# Entries shown
------------------------------------------------------------------------

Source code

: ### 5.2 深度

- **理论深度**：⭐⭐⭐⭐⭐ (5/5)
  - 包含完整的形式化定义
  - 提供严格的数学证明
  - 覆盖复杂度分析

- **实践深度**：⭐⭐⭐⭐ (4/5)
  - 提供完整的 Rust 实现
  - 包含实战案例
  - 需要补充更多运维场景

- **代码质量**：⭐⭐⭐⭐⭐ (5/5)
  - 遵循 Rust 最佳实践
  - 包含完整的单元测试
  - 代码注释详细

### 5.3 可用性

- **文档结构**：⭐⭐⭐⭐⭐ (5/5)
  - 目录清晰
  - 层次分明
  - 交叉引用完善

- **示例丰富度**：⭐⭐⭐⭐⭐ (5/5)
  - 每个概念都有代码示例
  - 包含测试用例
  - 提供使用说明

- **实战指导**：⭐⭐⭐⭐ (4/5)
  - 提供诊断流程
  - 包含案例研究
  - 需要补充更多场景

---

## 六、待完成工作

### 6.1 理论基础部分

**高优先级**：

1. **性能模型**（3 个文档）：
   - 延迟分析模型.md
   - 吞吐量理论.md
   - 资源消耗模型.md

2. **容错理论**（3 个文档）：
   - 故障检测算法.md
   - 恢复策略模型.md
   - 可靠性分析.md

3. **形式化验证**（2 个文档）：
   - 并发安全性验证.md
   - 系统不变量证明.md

------------------------------------------------------------------------

# What is needed
Format every line of source text in the entries above as a Markdown table with the columns "Row" and "Source line", numbering the rows in order and omitting blank lines.

# Solution to this task
| Row | Source line |
|---|---|
| 1 | Source code |
| 2 | : ### 5.2 深度 |
| 3 | - **理论深度**：⭐⭐⭐⭐⭐ (5/5) |
| 4 |   - 包含完整的形式化定义 |
| 5 |   - 提供严格的数学证明 |
| 6 |   - 覆盖复杂度分析 |
| 7 | - **实践深度**：⭐⭐⭐⭐ (4/5) |
| 8 |   - 提供完整的 Rust 实现 |
| 9 |   - 包含实战案例 |
| 10 |   - 需要补充更多运维场景 |
| 11 | - **代码质量**：⭐⭐⭐⭐⭐ (5/5) |
| 12 |   - 遵循 Rust 最佳实践 |
| 13 |   - 包含完整的单元测试 |
| 14 |   - 代码注释详细 |
| 15 | ### 5.3 可用性 |
| 16 | - **文档结构**：⭐⭐⭐⭐⭐ (5/5) |
| 17 |   - 目录清晰 |
| 18 |   - 层次分明 |
| 19 |   - 交叉引用完善 |
| 20 | - **示例丰富度**：⭐⭐⭐⭐⭐ (5/5) |
| 21 |   - 每个概念都有代码示例 |
| 22 |   - 包含测试用例 |
| 23 |   - 提供使用说明 |
| 24 | - **实战指导**：⭐⭐⭐⭐ (4/5) |
| 25 |   - 提供诊断流程 |
| 26 |   - 包含案例研究 |
| 27 |   - 需要补充更多场景 |
| 28 | --- |
| 29 | ## 六、待完成工作 |
| 30 | ### 6.1 理论基础部分 |
| 31 | **高优先级**： |
| 32 | 1. **性能模型**（3 个文档）： |
| 33 |    - 延迟分析模型.md |
| 34 |    - 吞吐量理论.md |
| 35 |    - 资源消耗模型.md |
| 36 | 2. **容错理论**（3 个文档）： |
| 37 |    - 故障检测算法.md |
| 38 |    - 恢复策略模型.md |
| 39 |    - 可靠性分析.md |
| 40 | 3. **形式化验证**（2 个文档）： |
| 41 |    - 并发安全性验证.md |
| 42 |    - 系统不变量证明.md |